[Supplied records Boundary: Start]

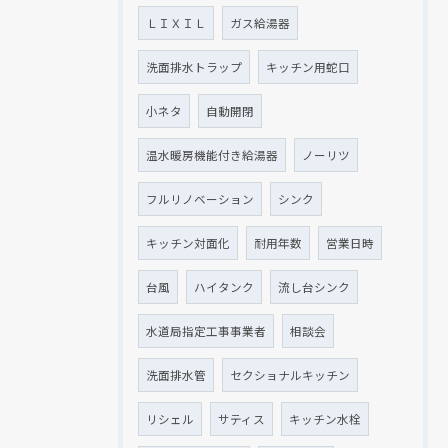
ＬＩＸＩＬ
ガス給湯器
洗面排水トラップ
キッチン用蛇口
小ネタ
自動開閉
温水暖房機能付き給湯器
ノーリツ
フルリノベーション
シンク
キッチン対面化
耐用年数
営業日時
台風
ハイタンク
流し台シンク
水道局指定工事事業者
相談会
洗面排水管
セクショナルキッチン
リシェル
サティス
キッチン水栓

[Supplied records Boundary: End]
[Supplied records Boundary: Start]

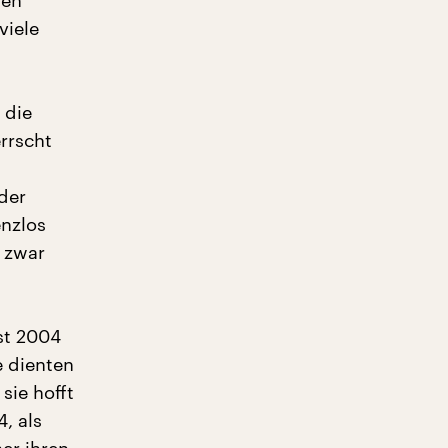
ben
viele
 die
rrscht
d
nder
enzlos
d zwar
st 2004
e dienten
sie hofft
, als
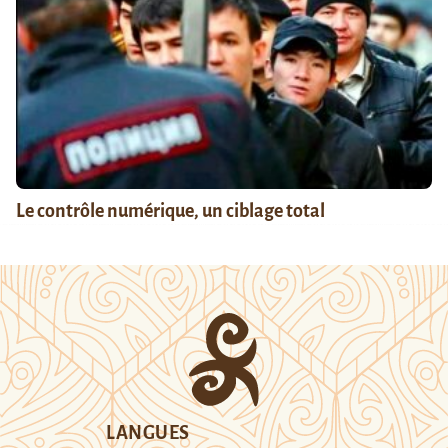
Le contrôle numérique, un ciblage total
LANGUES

[Supplied records Boundary: End]
[Supplied records Boundary: Start]

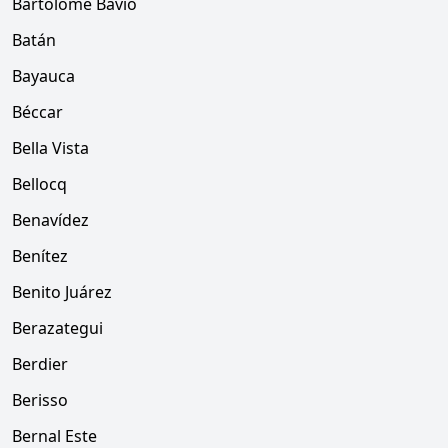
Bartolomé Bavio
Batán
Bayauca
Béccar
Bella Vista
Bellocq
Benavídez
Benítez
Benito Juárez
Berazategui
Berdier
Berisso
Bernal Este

[Supplied records Boundary: End]

■ **What is being asked**: Precisely the lines between those holding "Bartolomé Bavio" and "Bernal Este", inclusive, are to be reproduced from the listing above, with nothing added.

■ **Output of the task**:
Bartolomé Bavio
Batán
Bayauca
Béccar
Bella Vista
Bellocq
Benavídez
Benítez
Benito Juárez
Berazategui
Berdier
Berisso
Bernal Este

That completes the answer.